Страница 107 из 113
В благополучной лавке — нового неразрезанного Мартина Идена, любого Мартина Идена, очередной экземпляр Мартина Идена — было бы предательством самого Володи, тройным предательством: Джека Лондона, Мартина Идена и Володи. Торжеством той la Chose Etablie,[198] биясь об которую они все трое жизнь отдали.
А тáк — под дождем — из-под брезента — в последнюю минуту перед закрытием — из рук равнодушной торговки — тáк это просто было спасением: Мартина Идена и памяти самого Володи. Здесь Мартин Иден во мне нуждался, здесь я ему протягивала руку помощи, здесь я его, действительно, рукой — выручила.
И вот, в конце этой бессмертной книги — о, я того белокурого всадника тоже не искала, и даже не ждала, зная, что предстанет — в свой срок на своей строке! — в конце этого гимна одинокому труду и росту, этого гимна одиночеству в уже двенадцатый его час в мире…
— видение белого, но не всадника: гребца, пловца, тихоокеанского белолицего дикаря стойком на щепке, в котором я того белокурого всадника (никогда не бывшего, бывшего только в моей памяти) — узнала.
Девятнадцать лет спустя Мартин Иден мне Володю — подтвердил.
__________
Однажды я читала ему из своей записной книжки — Зского, Павлика, Сонечку, себя, разговоры в очередях, мысли, прочее — и он, с некоторой шутливой горечью:
— М. И., а мне все-таки обидно — почему обо мне ничего нет? о — нас? о — нашем?
…Вы понимаете, я в мире внешнем, в жизни, вас ни к чему не ревную, но в мире мысли и — как бы еще сказать? Я сам никогда ничего не записываю — у меня и почерк детский — я знаю, что все — вечно, во мне — вечно, что все останется и в нужный час — встанет, все, каждое наше с вами слово, у меня даже чувство, что я, записывая, что-то — оскорбил бы, умалил бы… Но вы — другое, вы — писательница…
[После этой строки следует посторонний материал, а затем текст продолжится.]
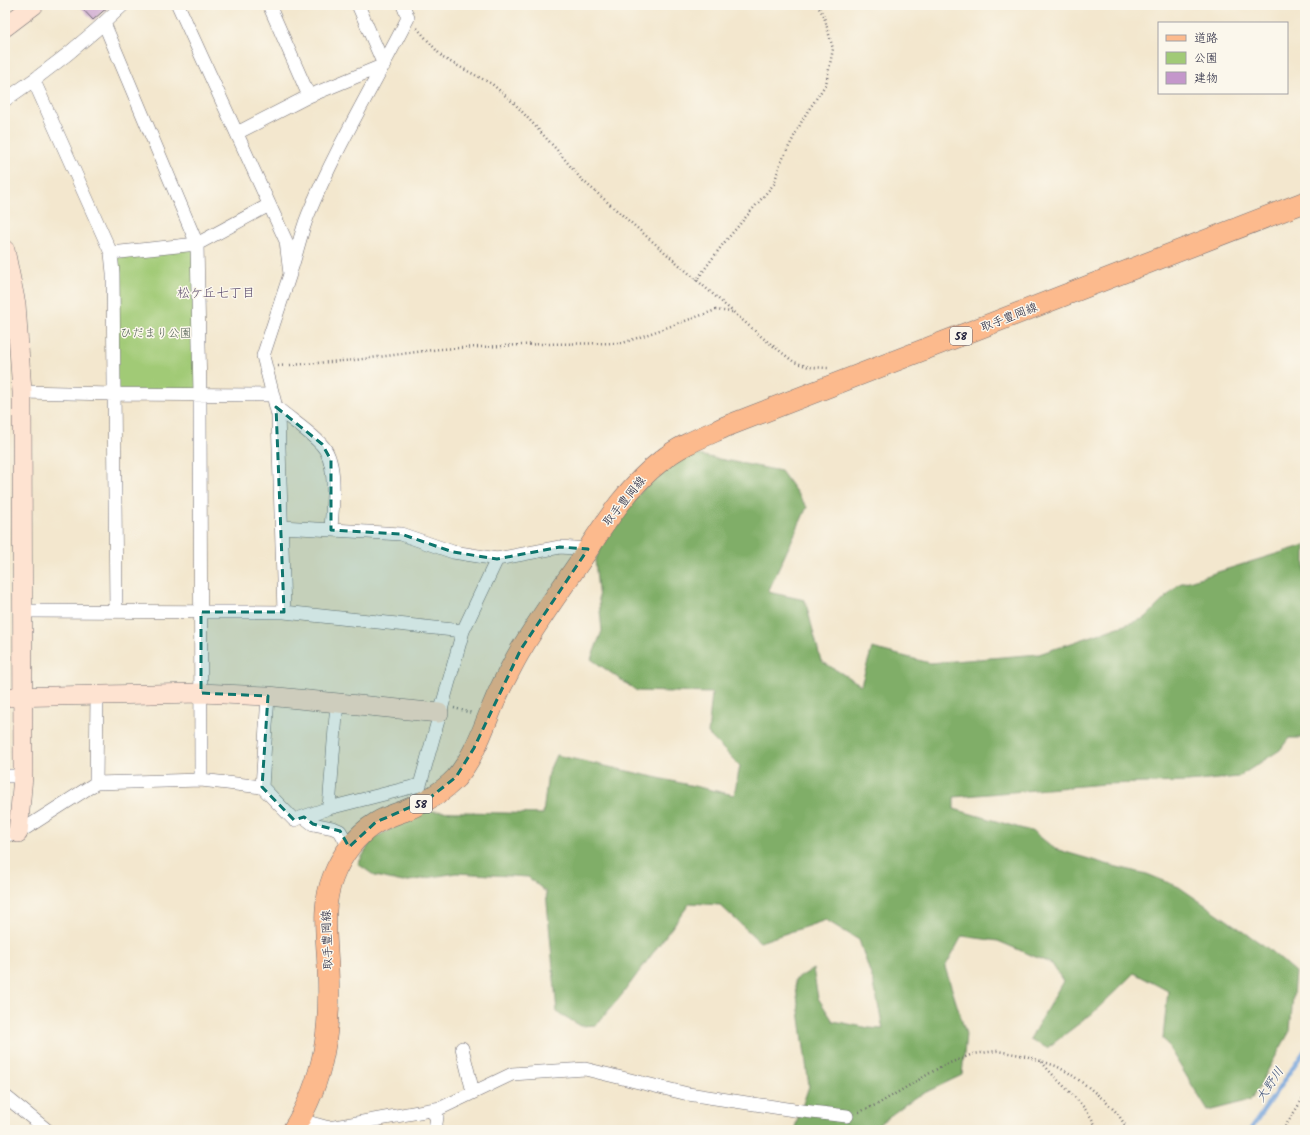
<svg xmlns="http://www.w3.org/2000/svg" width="1310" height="1135" font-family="Kalam,'Klee One',sans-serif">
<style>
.green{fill:#a1ca76;stroke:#627658}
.forest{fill:#80ae67;stroke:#516851}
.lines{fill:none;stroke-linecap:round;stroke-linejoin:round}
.stream{stroke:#70a0da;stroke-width:4}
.building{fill:#c497cb}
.street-casing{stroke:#6b676e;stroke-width:14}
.secondary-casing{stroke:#6b676e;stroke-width:20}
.primary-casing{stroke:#6b676e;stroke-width:22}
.path{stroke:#6b676e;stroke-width:2.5;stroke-dasharray:1 3;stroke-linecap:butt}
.street{stroke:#fff;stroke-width:13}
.secondary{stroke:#fee3d1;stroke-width:19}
.primary{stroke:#fcba8d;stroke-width:21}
.marked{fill:#0f766e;fill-opacity:0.2;stroke:#0f766e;stroke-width:3;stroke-dasharray:8 5;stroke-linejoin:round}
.labels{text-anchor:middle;stroke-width:3;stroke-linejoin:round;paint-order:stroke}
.shield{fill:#fbf7ec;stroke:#636270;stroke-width:1}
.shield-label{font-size:11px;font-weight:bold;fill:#22223b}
.street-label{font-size:12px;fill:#22223b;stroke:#fbf7ec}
.park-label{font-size:12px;fill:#4e5d50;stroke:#fbf7ec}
.neighbourhood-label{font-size:13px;fill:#5b4b6d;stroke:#fbf7ec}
.water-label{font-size:13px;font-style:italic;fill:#41547b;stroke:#fbf7ec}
</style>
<rect width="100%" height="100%" fill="#fbf7ec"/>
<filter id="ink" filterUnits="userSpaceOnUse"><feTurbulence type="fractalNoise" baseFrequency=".025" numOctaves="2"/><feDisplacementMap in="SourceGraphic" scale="8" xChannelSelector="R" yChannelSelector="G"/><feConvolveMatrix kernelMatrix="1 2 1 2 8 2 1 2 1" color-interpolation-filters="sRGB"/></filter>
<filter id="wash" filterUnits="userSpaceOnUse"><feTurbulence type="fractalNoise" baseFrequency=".012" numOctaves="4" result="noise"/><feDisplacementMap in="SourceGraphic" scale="16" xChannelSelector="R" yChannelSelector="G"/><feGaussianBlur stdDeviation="0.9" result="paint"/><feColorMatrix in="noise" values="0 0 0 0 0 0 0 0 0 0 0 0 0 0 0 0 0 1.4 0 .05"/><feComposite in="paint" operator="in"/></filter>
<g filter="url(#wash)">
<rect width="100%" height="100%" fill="#f3e7ce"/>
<path class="green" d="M197,244l3,150h-87l-2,-141z"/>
<path class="forest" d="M693,454l88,17 26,36 -39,85 37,8 16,61 40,24 11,-37 58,15 109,-9 106,-36 34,-34 126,-39v193h-16l-9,12 -42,27 -50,5 -84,2 -150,13v12l80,23 21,17 58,17 34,8 32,13 87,60 29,25 -5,59 -39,69 -43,11 -45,-73 5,-47 -34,-18 -41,40 -46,35 -17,-9 33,-58 -11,-17 -54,-23 -36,-5 -17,31 21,67 -4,41 -48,23 -43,32h-77l15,-44 -14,-106 18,-11 5,29 15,23 36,7 14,1 -9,-45 -15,-44 -33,-20 -66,22 -40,-37 -30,-2 -69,93 -25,29 -15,1 -24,-14 -11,-120 -18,-15 -72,-4 -53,9 -28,-6 -17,-12 14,-25 53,-28 118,3 5,-41 8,-18 178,40 6,-29 -32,-32 4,-41 -75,-2 -46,-32 11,-28 -7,-71 21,-41 52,-57z"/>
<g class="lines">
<path class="stream" d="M1250,1130l55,-80"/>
</g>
<g id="blocks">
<path class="building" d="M79,5h31l-17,15z"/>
</g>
</g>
<g filter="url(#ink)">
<use href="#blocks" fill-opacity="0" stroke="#6b676e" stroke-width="1"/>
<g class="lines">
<g class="street-casing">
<path id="street" d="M269,5l40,91
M358,5l26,60
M104,23l93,221 3,150 1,386
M34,81l77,172 2,20 3,338
M5,100c42,-28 82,-60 118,-95
M237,133l72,-37 75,-31
M111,253l86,-9 72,-39
M291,270c6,-18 10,-38 17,-55 28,-68 67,-132 100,-197l-5,-13
M22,392l91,2 159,1
M276,407c14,12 33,24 45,37 18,18 11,62 10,86
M282,527l119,7 52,18 44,7 63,-12 28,2
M22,611l262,1
M463,631l34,-72
M5,776h18
M96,783l1,-88
M262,787l6,-91
M329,808l8,-106
M304,817l9,7 20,4 7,3 9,16
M5,835l13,-2 78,-50 105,-3 61,7 32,33 35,-12 91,-23 43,-154 -179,-19 -6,-197 -15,-59 27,-82 -4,-33 -108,-236
M462,1048l11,44
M5,1096l42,34
M430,1110l7,7 -2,13
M300,1120l29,8 112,-20 71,-34 73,-5 103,25 106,16 53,6"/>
</g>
<g class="secondary-casing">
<path id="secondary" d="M5,27l29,-22
M5,250l11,54 6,88 1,384 -5,57
M5,697l196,-4 67,3 171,17"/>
</g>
<g class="primary-casing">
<path id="primary" d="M293,1130c32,-51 38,-102 35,-161 -1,-31 -7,-62 5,-92 8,-21 23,-42 43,-54 8,-5 19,-9 28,-12 19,-8 38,-18 52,-33 23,-27 31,-64 47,-95 6,-11 12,-24 19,-35 18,-30 39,-59 59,-88 23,-35 46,-73 80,-99 19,-16 44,-25 66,-35l578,-224"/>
</g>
<path class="path" d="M417,28l26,30 49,26 23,20 42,46 24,29 182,159 31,24 15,5 20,1
M696,281l27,-37 51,-60 6,-20 24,-47 22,-33 7,-35 -9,-33 -7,-11
M278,366l77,-6 85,-11 101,-5 82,-1 93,-33 16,2
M454,708l18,5
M1042,1062c16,22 47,43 55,68
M859,1112l19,-8 64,-38 31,-12 24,-3 29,5 30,10 13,7 18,13 17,14 14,14 10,16
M1283,1130l22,-35"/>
<use href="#street" class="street"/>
<use href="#secondary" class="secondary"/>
<use href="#primary" class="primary"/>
</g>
</g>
<path class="marked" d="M276,407l46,37 9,16v70l70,4 52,18 44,7 63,-12 28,2 -67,100 -47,99 -18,29 -29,23 -51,22 -27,25 -9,-16 -27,-7 -9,-7 -10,3 -32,-33 6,-91 -67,-3v-81h83z"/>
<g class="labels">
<g class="shield">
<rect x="950" y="327" width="22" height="18" rx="3"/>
<rect x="410" y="795" width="22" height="18" rx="3"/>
</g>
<g class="shield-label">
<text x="961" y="340">58</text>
<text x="421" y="808">58</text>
</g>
<g class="street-label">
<text transform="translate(1009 317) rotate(-21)" y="4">取手豊岡線</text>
<text transform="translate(624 501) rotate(-51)" y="4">取手豊岡線</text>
<text transform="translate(327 940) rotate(-92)" y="4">取手豊岡線</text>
</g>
<g class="park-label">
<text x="156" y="337">ひだまり公園</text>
</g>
<g class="neighbourhood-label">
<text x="216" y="297">松ケ丘七丁目</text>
</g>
<g class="water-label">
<text transform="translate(1269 1084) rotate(-56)" y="5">大野川</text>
</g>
</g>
<rect width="1310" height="1135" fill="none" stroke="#fbf7ec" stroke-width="20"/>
<rect x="1158" y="22" width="130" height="72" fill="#fbf7ec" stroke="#a4a2a5"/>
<rect x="1166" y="35" width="20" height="6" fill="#fcba8d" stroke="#a4a2a5"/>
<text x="1194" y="42" font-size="12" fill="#22223b">道路</text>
<rect x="1166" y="52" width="20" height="12" fill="#a1ca76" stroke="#a4a2a5"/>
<text x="1194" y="62" font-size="12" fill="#22223b">公園</text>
<rect x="1166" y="72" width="20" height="12" fill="#c497cb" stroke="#a4a2a5"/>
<text x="1194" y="82" font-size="12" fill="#22223b">建物</text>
</svg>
— А вы это когда-нибудь, хоть раз за всю нашу дружбу, заметили, Володя? Он, усмехнувшись:
— Другие — говорили…
— Стойте, Володя! А у меня есть про вас — две строки, конец стихов, никогда не написанных:
Если бы царем вас Бог поставил,
Дали б вам прозвание — Тишайший.
Глазами вижу, как спускает стих себе в грудь и там его слушает. И, с началом усмешки:
— М. И. Это я только с вами — такой — тихий.
__________
Я еще нигде не сказала об его улыбке: редкой, короткой, смущенной, себя — стыдящейся, из-под неизменно-опущенных глаз — тех — снисходительных и даже снисходящих, которыми он смотрел, вернее, не-смотрел на меня, когда я заводила о Зском. Улыбка с почти насильственным сведением расходящихся губ, приведением их на прежнее место — несмеха. Странно, но верно, и прошу проверить: такая улыбка бывает у двухгодовалых, еще мало говорящих детей, с неизменным отводом, а иногда и зажатием — глаз. Да, у Володи была детская улыбка, если отказаться от всех общих мест, которые с детским связаны.
И еще — такая улыбка (скрытого торжества и явного смущения) бывает на лицах очень молодых отцов — над первенцем: непременно — сыном. Если в с трудом сводимых губах было смущение, то в глазах было — превосходство.
Володя, Володя, когда я где-нибудь, на чьем-нибудь лице — двухгодовалого ребенка ли в сквере, сорокалетнего ли английского капитана в фильме — вижу начало этой улыбки — ни сквера, ни фильма, ни ребенка, ни капитана — то кончается эта улыбка вашей.
И все — как тогда.
__________
Мы с ним никогда не говорили про Сонечку. Я знала, что он ее по-другому любит, чем я, и она его по-другому, чем меня, что мы с ним на ней не споемся, что для него она — меньше, чем есть, потому что была с ним — меньше, чем есть, потому что всем, что есть — была со мною, а сразу с двумя порознь нельзя быть всем, можно только с двумя вместе, то есть втроем, как оно в нашем втроем и было, а оно — кончилось.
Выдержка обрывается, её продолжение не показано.